Dataset excerpts:
**********

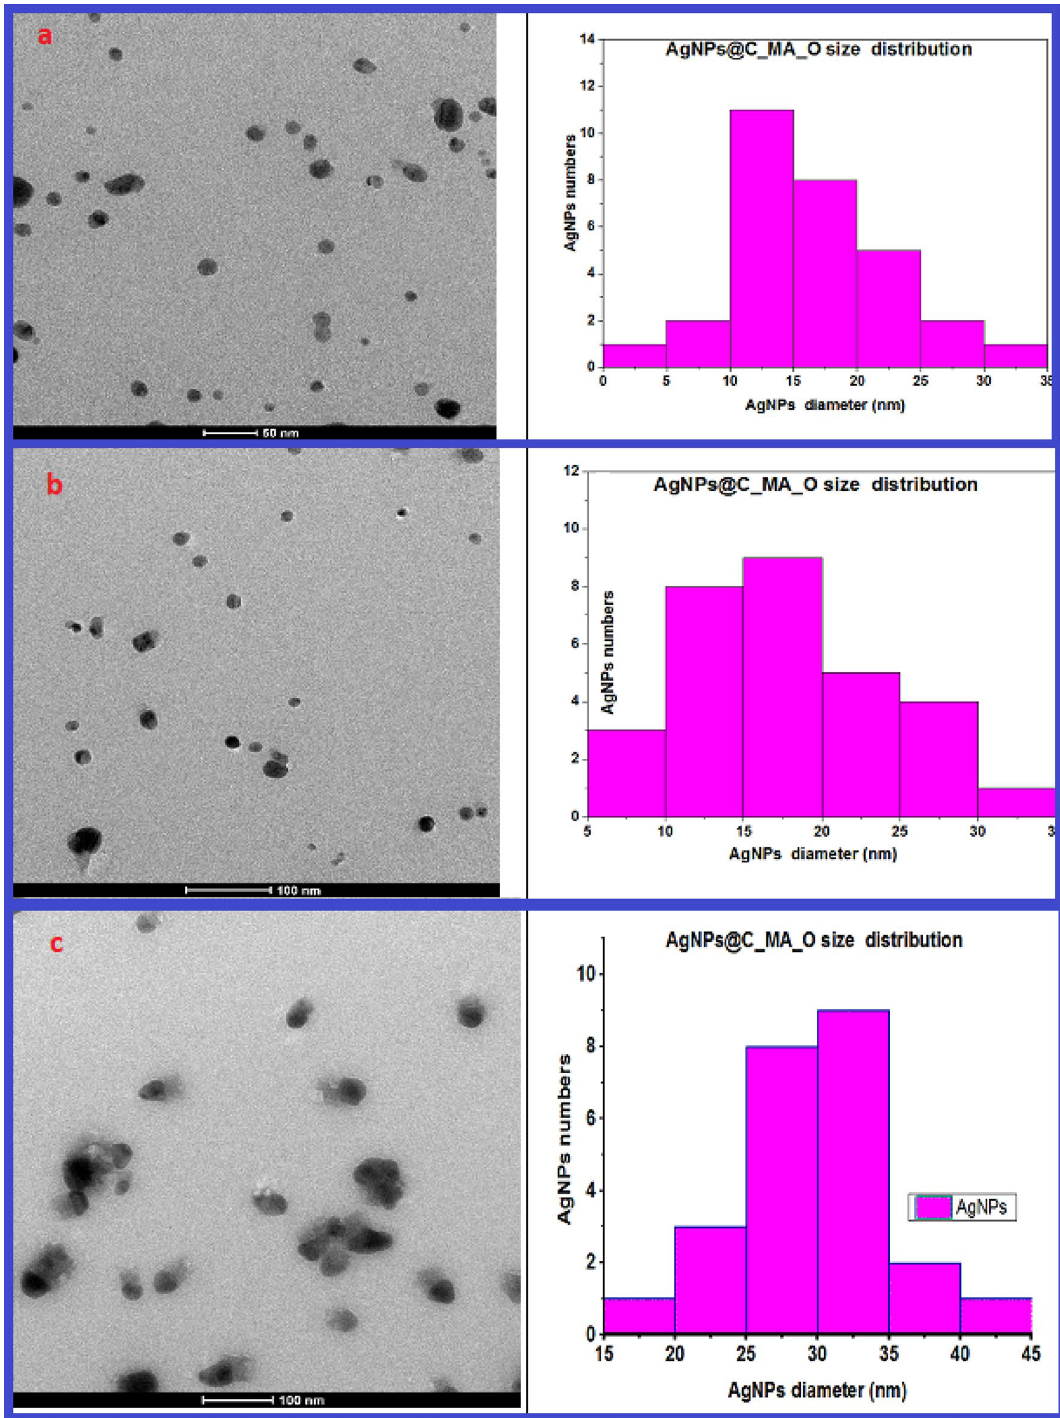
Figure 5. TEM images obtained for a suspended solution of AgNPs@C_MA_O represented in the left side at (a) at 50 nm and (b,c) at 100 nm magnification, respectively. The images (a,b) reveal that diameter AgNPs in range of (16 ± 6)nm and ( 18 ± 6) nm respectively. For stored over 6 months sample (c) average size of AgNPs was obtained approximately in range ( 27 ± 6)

**********

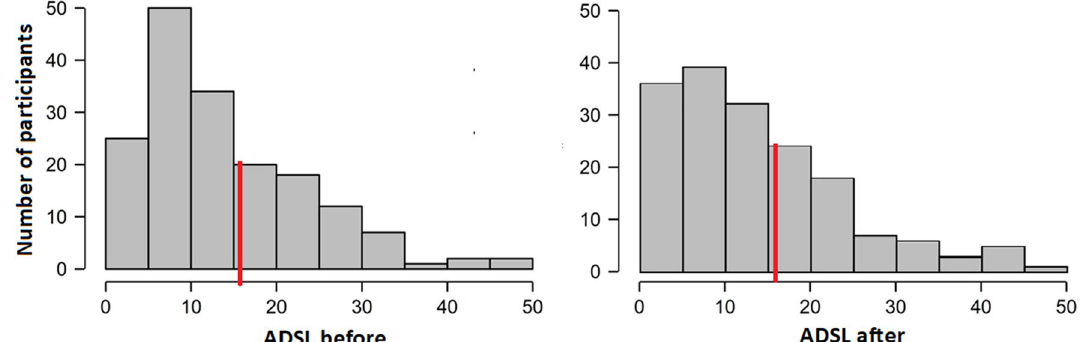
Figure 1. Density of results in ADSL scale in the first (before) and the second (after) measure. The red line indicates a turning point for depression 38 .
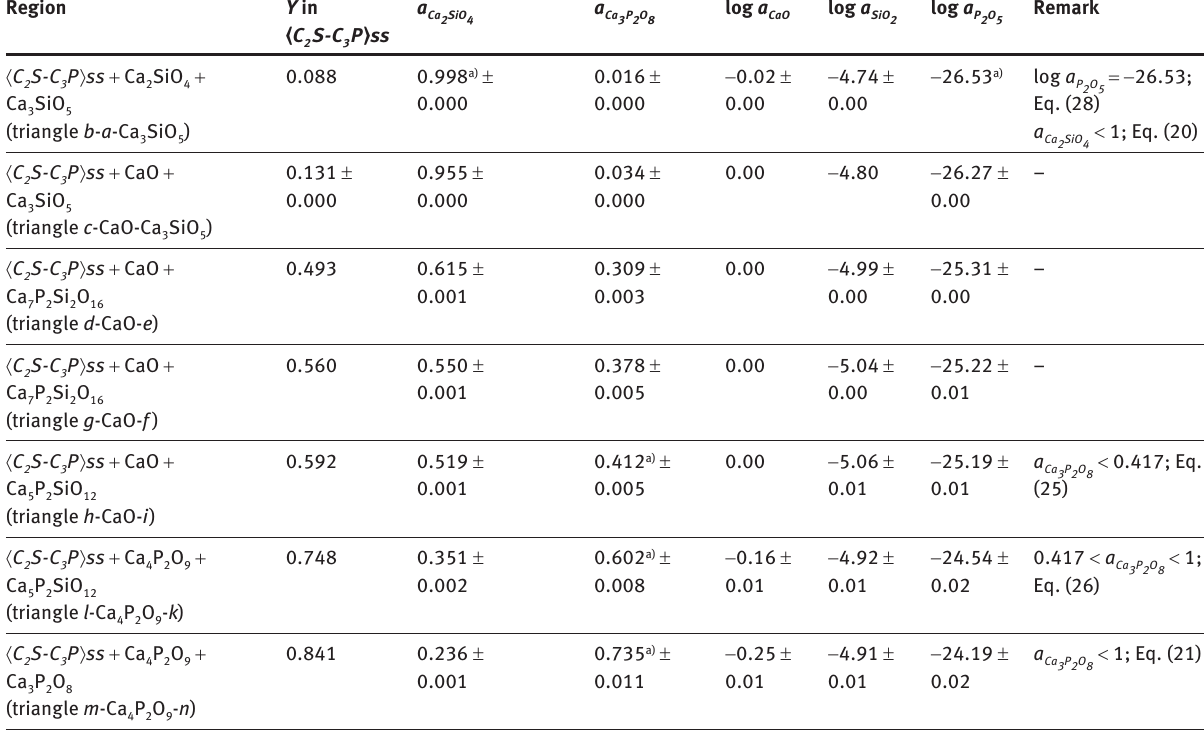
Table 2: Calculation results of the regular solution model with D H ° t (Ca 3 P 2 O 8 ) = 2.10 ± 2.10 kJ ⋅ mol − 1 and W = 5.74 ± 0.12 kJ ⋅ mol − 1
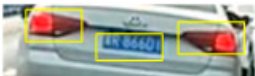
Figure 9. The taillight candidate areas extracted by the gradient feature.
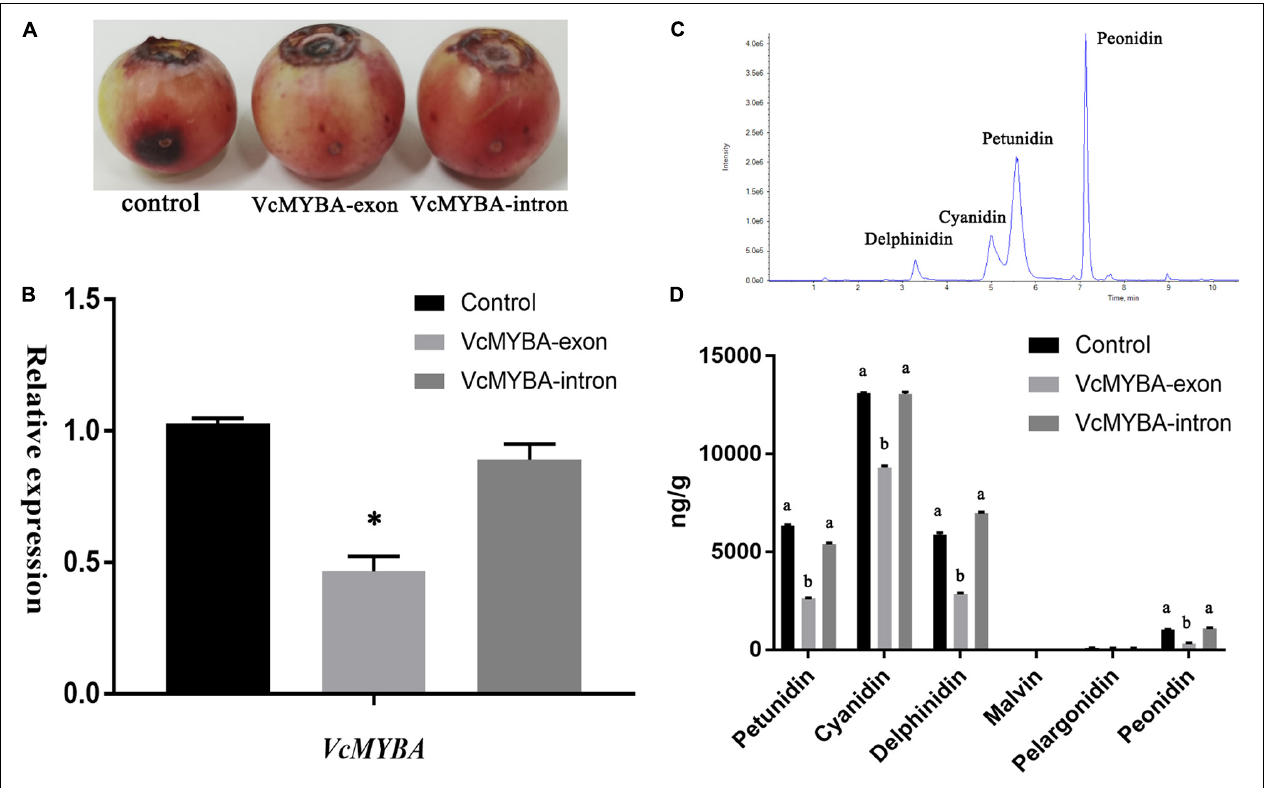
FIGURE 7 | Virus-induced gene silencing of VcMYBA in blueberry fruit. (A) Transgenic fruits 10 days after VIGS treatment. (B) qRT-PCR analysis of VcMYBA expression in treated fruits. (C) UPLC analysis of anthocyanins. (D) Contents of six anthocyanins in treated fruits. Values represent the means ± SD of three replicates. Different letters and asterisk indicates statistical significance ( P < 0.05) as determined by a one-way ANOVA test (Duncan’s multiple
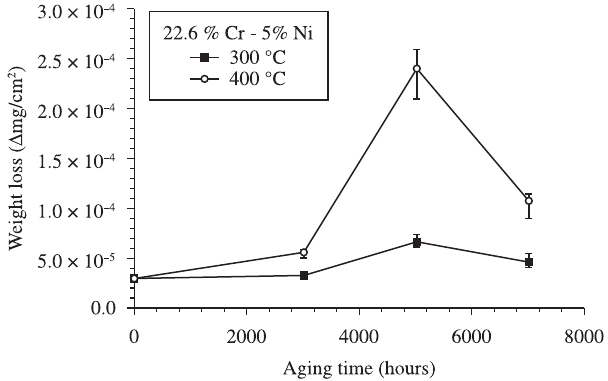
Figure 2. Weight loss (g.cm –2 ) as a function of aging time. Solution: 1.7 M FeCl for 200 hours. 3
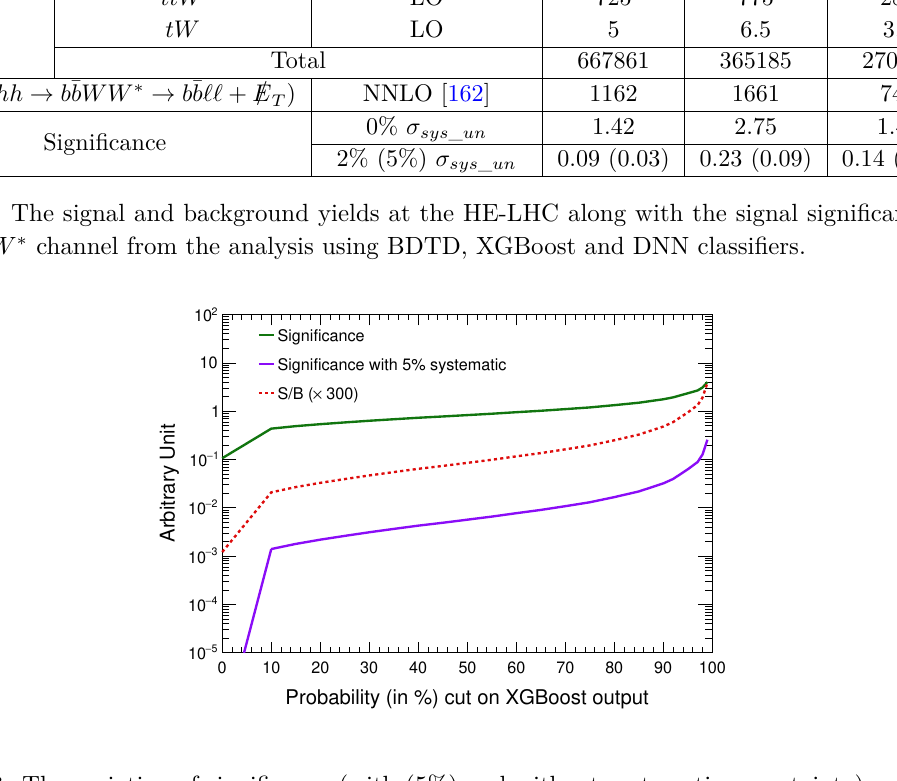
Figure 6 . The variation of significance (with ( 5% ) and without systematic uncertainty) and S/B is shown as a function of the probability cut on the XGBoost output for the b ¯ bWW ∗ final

**********

Your instructions: Retype only the lines above from the one with "Figure 2. Weight" through the one with "Figure 6 . The", exactly and with both ends. Images stay out.

Response to the task:
Figure 2. Weight loss (g.cm –2 ) as a function of aging time. Solution: 1.7 M FeCl for 200 hours. 3
Figure 6 . The variation of significance (with ( 5% ) and without systematic uncertainty) and S/B is shown as a function of the probability cut on the XGBoost output for the b ¯ bWW ∗ final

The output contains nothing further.